Still, I was undecided about whether to try this approach. Opinion on the Internet (where I of course turned for more guidance) seems about evenly split between those who see it as cruel and those who see it as no big deal. It’s clear that how squirt guns are used makes a lot of difference here—screaming “bad dog!” while repeatedly soaking her in the face is mean and unnecessary, but a discrete spritz on the back, along with a reinforcing “uh-uh” (or whatever term you use to mean “no”) could serve as a gentle reminder that whatever she was about to do is off limits.

I bought a small water pistol and decided to see if I could use it to produce some behavior changes at home. The first experiment came when we invited a friend over, one who Ellie routinely pummels by jumping up on her…but with a single shot to the hind end just as she was about to launch, she became as docile as a mouse. You could tell she wanted to jump, but thought twice about it. All it took was once or twice more of this ghostly spray (I tried to make sure she didn’t see where it was coming from, so that it would be all the more mysterious, as if some doggy-god were tapping her from the heavens) and we broke her of the jumping habit.

To my great delight, I found the same was true of her tendency to lunge at other dogs during our twice-daily walks. Sure, I looked a little strange holding the leash in one hand and a water pistol in the other, trigger finger at the ready, but result was amazing. One of Ellie’s biggest nemeses is a huge great Dane whose owner seems to be on the same walking schedule. She can spot him a block away and starts straining at the leash; I’ve been on opposite sides of the street from these guys and been stuck holding back my snarling dog until they’ve turned the corner.

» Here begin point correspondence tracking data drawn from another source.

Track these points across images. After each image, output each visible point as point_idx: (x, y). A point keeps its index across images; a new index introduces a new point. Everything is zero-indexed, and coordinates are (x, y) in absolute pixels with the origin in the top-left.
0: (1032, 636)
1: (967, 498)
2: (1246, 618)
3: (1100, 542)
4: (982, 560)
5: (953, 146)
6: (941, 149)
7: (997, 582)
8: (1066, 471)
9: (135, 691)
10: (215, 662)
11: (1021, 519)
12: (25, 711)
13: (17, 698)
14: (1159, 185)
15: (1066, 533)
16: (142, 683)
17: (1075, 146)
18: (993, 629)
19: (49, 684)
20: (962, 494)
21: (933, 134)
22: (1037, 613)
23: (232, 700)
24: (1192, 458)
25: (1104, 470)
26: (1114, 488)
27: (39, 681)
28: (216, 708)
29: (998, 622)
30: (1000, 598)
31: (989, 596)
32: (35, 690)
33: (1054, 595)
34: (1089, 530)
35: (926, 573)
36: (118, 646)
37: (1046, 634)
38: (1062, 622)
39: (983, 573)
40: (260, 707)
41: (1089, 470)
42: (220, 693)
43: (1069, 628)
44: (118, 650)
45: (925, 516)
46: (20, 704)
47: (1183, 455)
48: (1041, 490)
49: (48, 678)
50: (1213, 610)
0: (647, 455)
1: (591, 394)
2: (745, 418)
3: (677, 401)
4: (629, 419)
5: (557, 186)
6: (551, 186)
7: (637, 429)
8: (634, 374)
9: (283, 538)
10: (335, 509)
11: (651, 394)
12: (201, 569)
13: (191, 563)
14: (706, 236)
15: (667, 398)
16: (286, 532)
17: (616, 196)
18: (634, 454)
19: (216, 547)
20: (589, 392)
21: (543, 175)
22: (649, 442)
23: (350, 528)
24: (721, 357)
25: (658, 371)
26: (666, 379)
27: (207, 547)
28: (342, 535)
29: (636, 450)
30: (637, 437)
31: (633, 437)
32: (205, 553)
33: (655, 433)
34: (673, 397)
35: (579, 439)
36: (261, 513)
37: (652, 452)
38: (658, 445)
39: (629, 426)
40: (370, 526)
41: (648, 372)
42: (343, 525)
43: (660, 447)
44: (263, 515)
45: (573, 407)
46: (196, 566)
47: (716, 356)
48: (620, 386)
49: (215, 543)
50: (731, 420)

But on the first day of water pistol training, her tune changed completely—as soon as she spotted the great Dane and got into her “I dare you to come closer” posture, I shot her on the butt, totally short-circuiting her. “What is that?” she would have said if she could, looking all around for the source. Finding none, she turned back to growl and I sprayed her again. Now completely discombobulated, she resigned to just continue with the walk.

This is a miracle, I thought. The trick even worked on a rabbit—I sprayed her just before the rabbit bolted and, amazingly, Ellie stayed put.

Maybe the best thing about the water pistol is that I barely had to use it. Being sprayed out of nowhere is apparently so distracting that it makes an impression (see the tips below to be sure you’re being as effective as possible).

The one thing I didn’t bother trying to change was Ellie’s self-imposed vigilance against squirrels entering our back yard. A dog’s got to have some mission in life, after all, not to mention a venue for her natural instincts to take over.

As for the squirrels? Until they can figure out how to use their own water pistols, they’re just out of luck.